A better approach to "Wait, Load, and then Show" content

I have a div being populated through the $.load() method upon click. I then make this div append to body as a pop-up (kind of like a modal popup). On each click, the content of the div is changed.

The Problem

It so happens that the whole populating mechanism takes around 1.5 to 2 seconds. There is no problem if I click just once. But if I click another time, the div pops up with the old content and then within the next 500 milliseconds or so the new content is loaded. So the user gets to see both the old and new content which I want to avoid.

What I Tried

(1) The first thing that came to mind was to use a setTimeout() function to run after 2 seconds. 

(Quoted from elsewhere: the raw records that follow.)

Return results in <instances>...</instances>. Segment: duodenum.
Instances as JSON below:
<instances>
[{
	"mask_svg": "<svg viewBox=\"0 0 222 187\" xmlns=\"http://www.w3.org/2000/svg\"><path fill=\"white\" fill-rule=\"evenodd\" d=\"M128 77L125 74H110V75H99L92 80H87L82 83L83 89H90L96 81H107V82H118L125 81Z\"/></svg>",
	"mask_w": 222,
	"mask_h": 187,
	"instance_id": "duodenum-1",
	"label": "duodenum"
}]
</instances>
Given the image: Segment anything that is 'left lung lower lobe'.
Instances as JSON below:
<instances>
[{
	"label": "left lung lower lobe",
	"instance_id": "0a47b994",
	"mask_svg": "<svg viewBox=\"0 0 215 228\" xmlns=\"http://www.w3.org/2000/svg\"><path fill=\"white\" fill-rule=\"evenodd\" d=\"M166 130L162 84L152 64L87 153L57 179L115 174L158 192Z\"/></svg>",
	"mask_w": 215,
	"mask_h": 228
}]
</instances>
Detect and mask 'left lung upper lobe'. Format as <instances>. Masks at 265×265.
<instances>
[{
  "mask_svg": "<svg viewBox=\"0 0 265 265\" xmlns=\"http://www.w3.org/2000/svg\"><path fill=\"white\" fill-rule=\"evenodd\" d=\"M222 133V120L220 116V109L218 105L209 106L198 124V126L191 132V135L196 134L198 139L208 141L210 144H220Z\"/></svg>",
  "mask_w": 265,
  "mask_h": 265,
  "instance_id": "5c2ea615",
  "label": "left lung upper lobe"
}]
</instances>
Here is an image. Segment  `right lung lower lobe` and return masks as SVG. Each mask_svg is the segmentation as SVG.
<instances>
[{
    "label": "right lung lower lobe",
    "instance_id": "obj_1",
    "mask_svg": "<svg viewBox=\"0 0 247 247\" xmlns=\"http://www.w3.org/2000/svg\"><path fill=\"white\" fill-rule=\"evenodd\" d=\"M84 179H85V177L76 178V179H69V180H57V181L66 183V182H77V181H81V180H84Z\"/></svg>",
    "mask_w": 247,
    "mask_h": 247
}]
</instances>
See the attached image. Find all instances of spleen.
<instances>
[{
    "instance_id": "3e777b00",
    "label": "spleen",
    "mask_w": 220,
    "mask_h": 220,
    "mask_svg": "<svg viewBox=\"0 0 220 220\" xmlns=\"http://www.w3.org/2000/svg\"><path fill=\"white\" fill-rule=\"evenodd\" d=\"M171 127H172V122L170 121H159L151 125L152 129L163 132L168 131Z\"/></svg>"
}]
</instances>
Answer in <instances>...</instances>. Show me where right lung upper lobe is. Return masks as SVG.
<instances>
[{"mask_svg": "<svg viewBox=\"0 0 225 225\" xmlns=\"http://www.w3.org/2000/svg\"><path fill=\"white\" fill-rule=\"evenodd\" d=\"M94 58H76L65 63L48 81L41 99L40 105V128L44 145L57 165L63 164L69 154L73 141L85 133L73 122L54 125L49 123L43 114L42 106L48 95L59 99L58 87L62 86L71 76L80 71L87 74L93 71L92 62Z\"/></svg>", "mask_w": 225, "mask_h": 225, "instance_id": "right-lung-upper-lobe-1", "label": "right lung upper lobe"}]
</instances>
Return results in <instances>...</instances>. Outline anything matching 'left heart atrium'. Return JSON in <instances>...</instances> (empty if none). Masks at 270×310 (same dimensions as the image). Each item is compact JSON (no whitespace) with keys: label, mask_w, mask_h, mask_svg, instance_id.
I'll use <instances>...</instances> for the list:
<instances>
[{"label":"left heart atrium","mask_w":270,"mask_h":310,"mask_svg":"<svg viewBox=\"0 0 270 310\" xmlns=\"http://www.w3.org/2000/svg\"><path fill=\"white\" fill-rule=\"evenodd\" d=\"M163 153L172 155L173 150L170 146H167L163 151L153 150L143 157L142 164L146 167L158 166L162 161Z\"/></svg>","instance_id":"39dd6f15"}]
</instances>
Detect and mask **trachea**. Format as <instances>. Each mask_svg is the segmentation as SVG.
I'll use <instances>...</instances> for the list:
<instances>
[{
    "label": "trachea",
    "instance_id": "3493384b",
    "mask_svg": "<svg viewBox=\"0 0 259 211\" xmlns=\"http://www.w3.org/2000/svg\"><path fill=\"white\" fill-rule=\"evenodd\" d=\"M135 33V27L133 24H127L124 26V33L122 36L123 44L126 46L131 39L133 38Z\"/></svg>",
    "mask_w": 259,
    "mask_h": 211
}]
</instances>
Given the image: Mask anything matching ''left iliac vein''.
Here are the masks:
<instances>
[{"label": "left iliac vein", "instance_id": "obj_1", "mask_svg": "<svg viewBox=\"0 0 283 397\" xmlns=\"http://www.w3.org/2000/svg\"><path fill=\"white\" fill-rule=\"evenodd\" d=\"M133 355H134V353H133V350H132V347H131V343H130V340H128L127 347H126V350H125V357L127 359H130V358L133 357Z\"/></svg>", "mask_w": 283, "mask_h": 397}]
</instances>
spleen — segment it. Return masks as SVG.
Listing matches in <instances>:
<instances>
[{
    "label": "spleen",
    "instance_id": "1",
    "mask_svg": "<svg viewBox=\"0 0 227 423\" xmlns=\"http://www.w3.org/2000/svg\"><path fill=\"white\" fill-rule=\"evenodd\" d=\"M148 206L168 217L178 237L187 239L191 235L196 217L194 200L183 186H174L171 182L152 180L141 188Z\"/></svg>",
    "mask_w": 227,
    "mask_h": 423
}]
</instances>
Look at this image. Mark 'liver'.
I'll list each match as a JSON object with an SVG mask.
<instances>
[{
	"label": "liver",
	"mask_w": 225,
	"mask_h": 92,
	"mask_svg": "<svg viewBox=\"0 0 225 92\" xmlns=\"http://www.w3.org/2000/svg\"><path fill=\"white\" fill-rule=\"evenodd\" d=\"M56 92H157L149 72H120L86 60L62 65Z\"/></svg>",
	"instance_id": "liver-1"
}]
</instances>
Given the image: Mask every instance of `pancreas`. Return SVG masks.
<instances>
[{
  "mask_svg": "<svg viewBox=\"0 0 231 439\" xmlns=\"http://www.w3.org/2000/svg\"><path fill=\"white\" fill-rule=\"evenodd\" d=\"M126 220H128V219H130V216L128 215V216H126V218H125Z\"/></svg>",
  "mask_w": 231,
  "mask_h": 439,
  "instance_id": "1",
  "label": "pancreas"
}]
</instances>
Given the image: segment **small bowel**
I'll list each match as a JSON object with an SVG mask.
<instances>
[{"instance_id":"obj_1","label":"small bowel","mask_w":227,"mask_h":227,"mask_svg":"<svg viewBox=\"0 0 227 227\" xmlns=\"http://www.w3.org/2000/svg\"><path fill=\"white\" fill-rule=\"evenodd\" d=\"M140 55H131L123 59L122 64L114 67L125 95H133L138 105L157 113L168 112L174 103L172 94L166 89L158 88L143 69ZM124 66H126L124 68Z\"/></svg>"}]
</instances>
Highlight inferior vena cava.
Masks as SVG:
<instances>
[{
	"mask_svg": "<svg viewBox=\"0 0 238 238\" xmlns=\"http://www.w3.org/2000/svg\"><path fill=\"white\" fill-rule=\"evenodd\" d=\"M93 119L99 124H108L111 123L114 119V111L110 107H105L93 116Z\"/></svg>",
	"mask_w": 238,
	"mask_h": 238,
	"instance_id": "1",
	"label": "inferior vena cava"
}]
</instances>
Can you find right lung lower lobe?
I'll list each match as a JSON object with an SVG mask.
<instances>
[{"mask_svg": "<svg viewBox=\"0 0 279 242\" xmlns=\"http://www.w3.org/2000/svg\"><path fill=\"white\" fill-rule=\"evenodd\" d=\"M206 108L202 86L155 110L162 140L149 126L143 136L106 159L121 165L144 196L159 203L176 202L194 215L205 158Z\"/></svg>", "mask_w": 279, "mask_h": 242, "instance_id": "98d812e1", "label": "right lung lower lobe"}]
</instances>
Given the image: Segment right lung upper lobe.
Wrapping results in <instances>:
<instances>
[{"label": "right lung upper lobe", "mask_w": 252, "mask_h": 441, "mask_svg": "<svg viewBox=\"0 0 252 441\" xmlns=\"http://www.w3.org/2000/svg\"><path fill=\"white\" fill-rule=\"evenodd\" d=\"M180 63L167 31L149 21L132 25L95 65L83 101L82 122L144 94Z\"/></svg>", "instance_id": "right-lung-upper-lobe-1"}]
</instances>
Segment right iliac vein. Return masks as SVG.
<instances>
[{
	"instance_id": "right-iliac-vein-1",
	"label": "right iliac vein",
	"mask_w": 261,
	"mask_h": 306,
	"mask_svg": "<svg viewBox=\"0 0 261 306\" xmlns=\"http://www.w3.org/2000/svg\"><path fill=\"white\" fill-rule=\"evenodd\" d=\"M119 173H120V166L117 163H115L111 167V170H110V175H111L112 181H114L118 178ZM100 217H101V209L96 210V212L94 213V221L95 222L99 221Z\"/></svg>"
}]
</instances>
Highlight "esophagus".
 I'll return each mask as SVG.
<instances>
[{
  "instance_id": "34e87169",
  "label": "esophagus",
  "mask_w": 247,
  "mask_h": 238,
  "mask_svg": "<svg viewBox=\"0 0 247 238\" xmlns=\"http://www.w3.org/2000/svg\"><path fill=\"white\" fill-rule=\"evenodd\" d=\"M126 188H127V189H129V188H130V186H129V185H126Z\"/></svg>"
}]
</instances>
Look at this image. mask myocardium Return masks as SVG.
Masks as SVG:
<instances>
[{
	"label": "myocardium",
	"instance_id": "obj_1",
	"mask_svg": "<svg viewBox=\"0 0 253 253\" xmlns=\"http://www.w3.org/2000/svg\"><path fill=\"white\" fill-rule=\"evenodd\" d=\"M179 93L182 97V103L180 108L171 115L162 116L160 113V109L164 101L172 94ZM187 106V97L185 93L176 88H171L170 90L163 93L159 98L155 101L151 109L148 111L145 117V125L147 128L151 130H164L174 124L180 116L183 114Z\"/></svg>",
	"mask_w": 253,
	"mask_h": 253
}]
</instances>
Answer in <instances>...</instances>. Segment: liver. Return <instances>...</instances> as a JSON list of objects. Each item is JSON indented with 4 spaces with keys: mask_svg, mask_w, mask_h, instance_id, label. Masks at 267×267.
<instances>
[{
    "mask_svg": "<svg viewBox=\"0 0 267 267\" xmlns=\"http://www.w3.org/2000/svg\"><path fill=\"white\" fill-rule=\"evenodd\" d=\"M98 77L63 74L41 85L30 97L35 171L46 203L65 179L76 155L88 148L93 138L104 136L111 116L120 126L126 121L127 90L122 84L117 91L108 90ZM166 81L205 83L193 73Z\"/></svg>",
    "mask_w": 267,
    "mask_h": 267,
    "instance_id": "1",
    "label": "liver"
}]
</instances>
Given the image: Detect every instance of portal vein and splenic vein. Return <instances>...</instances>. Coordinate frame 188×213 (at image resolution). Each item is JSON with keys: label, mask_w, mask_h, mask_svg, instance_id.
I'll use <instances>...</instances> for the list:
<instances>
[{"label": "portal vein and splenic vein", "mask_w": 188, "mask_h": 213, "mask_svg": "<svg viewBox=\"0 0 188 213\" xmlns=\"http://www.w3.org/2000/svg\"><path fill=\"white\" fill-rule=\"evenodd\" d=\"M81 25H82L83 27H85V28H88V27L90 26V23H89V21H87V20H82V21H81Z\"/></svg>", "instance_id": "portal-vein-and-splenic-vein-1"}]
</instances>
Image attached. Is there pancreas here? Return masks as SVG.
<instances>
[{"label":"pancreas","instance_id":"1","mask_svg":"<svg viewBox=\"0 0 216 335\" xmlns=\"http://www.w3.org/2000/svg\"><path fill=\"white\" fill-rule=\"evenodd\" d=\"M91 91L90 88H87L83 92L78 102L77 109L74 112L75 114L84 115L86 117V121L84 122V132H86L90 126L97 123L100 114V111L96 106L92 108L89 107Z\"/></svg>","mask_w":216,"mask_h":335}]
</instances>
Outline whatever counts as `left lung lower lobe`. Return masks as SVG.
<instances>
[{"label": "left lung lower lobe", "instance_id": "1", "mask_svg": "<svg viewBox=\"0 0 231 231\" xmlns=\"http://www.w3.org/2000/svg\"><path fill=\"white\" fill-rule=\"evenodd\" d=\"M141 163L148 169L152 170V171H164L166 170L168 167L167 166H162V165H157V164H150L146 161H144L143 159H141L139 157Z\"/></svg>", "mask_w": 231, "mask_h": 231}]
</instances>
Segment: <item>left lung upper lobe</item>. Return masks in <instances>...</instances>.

$('div#temp').load('somepage.php');
setTimeout(function(){
   html = $('div#temp').html();
}, 2000);
$('div#popup').html(html).appendTo('body');

This does the work but it's not reliable. There is no guarantee that the new content will be loaded within 2 seconds. It could take 3 or more seconds too. Hardcoding a value more than 2 seconds isn't good too as it seems like eternity.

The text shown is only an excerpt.